Assignment: Only one stretch of the listing below is wanted. Give it again exactly, from the line with "Knowledge and experience" through the line with "Ability to detect".

======== Recorded information

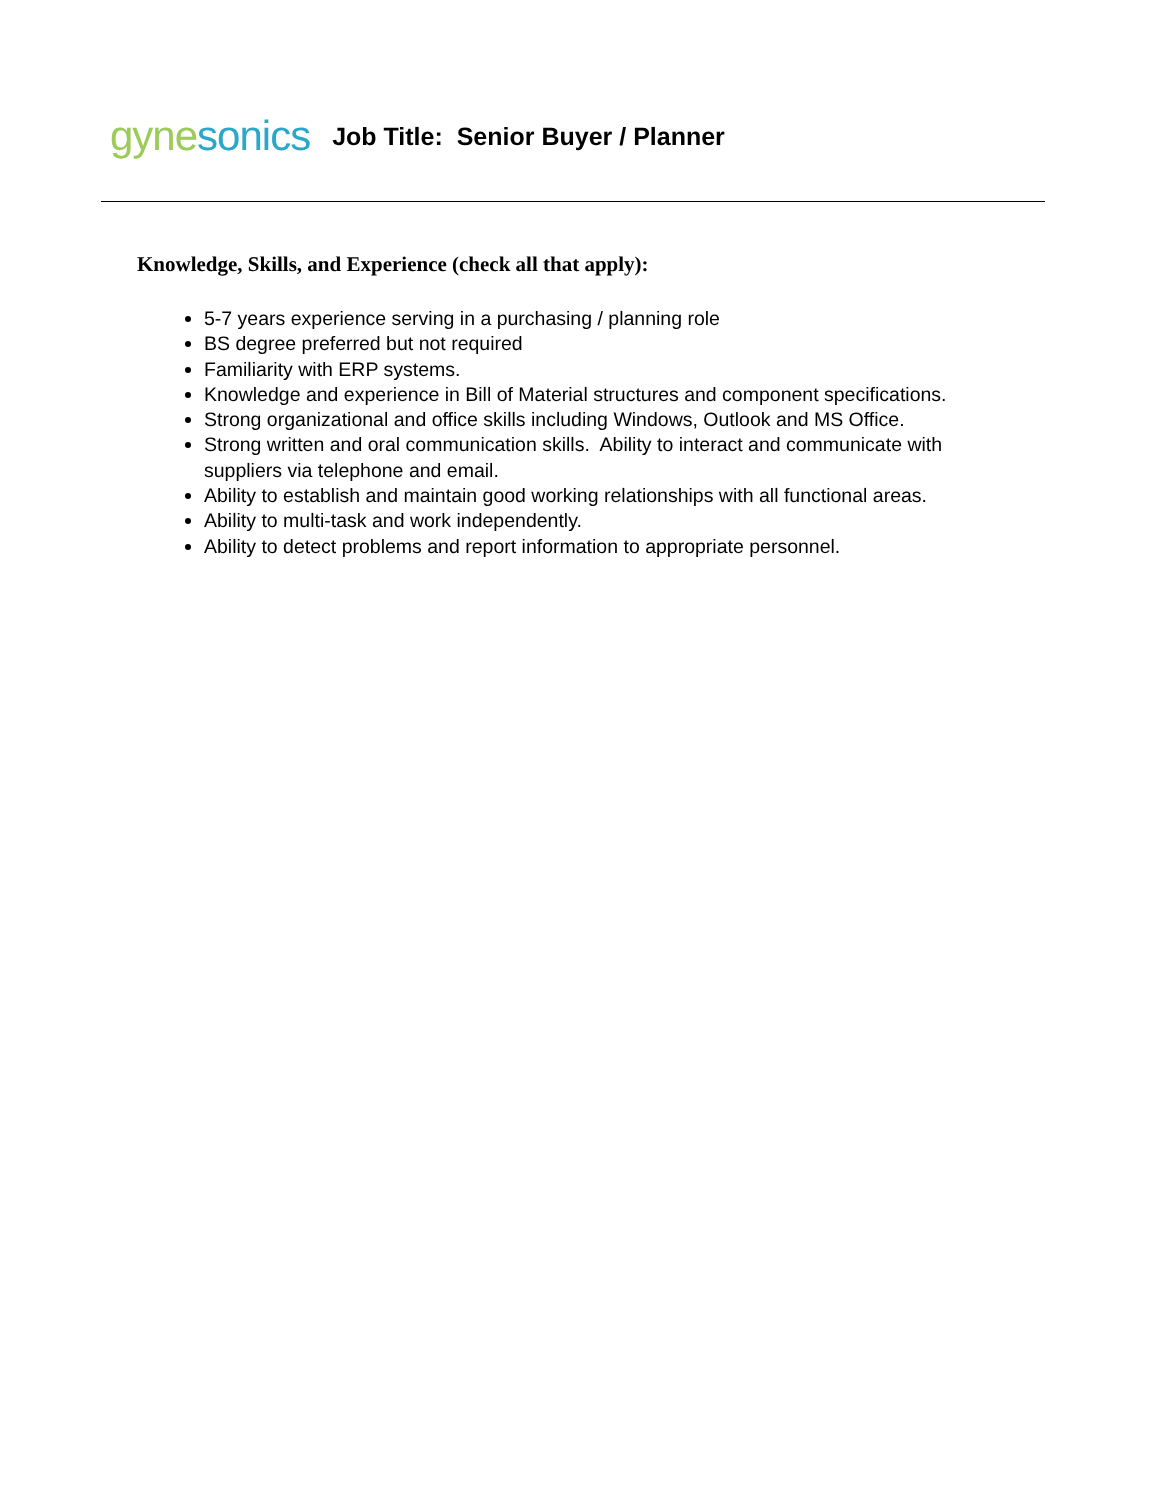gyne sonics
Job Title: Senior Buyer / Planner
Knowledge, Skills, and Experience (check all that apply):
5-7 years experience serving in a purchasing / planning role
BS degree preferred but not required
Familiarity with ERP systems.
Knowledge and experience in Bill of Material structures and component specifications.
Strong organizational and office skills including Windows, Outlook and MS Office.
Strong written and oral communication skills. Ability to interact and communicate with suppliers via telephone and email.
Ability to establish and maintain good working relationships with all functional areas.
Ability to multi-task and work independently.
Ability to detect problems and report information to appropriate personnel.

================
======== Recorded information

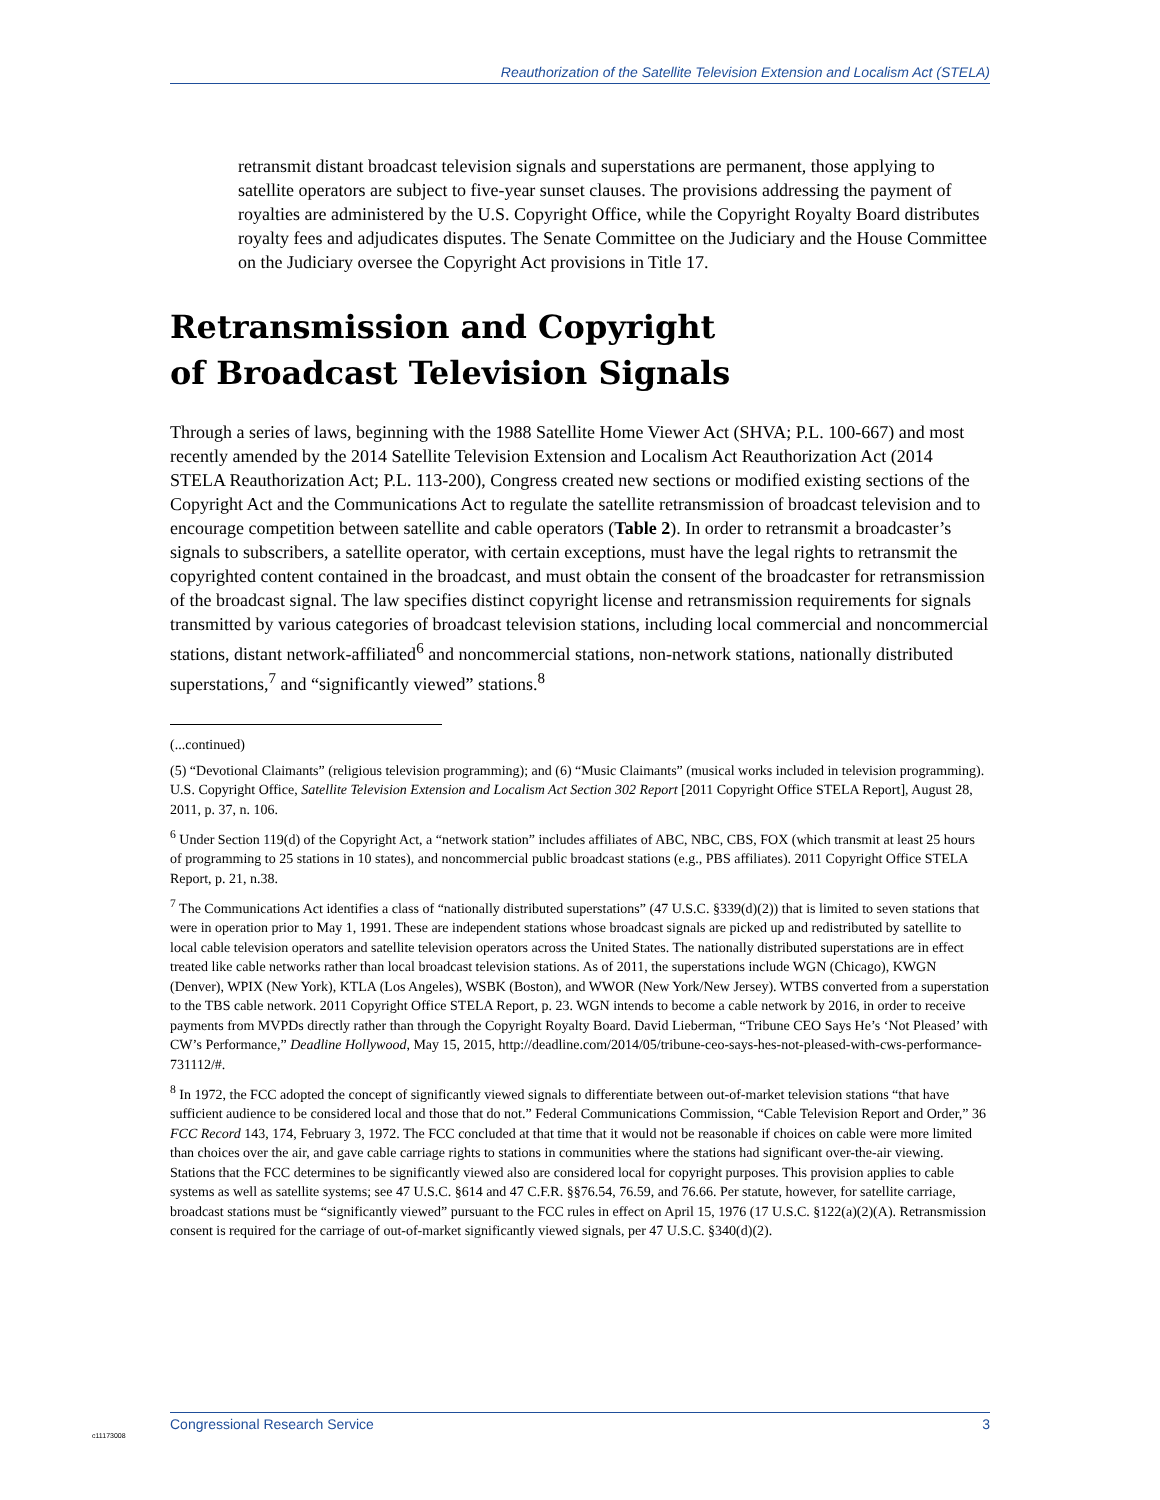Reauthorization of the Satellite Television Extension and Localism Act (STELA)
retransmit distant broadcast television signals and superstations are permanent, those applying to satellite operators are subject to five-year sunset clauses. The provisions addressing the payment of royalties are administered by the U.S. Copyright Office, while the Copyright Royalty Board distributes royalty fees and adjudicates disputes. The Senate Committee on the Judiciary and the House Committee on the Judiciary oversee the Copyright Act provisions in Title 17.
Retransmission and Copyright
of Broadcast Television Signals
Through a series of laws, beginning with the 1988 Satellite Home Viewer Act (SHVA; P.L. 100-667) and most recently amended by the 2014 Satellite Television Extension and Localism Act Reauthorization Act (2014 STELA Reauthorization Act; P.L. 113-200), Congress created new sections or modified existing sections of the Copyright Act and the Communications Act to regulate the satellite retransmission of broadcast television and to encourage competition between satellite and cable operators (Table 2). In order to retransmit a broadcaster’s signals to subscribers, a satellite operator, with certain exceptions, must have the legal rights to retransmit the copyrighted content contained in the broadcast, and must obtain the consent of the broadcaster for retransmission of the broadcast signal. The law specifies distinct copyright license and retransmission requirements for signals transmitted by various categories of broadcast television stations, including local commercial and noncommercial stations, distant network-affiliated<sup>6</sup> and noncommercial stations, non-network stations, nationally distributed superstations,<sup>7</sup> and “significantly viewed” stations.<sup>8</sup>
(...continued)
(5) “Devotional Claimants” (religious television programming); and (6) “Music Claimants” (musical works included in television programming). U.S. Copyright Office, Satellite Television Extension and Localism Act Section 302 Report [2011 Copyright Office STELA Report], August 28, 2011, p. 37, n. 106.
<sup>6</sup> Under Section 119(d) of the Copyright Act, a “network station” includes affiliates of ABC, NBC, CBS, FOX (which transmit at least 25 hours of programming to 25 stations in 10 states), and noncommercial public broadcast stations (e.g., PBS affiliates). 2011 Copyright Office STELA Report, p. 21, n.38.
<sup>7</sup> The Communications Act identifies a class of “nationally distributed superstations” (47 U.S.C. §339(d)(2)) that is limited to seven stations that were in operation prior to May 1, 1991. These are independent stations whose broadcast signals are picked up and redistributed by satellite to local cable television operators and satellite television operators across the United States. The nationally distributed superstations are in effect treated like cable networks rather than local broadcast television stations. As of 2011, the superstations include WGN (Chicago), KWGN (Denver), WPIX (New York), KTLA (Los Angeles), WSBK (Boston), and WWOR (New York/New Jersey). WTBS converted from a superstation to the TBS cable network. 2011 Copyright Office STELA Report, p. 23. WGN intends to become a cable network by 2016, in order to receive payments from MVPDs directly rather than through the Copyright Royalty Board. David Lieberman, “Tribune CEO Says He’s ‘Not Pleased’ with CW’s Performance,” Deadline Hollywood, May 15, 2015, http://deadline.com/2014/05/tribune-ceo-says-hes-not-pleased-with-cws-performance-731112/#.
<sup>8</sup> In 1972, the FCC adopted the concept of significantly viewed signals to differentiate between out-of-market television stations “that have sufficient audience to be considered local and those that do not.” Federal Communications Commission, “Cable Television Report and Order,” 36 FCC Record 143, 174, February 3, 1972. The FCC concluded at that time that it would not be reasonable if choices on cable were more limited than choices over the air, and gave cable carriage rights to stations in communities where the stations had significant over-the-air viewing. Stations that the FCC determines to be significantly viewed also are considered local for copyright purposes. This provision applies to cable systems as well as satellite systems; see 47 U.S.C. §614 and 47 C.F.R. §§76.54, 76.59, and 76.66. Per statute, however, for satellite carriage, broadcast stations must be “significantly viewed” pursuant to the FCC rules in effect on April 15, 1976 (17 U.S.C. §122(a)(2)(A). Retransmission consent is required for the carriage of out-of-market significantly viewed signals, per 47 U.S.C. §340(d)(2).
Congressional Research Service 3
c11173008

================

Task result:
Knowledge and experience in Bill of Material structures and component specifications.
Strong organizational and office skills including Windows, Outlook and MS Office.
Strong written and oral communication skills. Ability to interact and communicate with suppliers via telephone and email.
Ability to establish and maintain good working relationships with all functional areas.
Ability to multi-task and work independently.
Ability to detect problems and report information to appropriate personnel.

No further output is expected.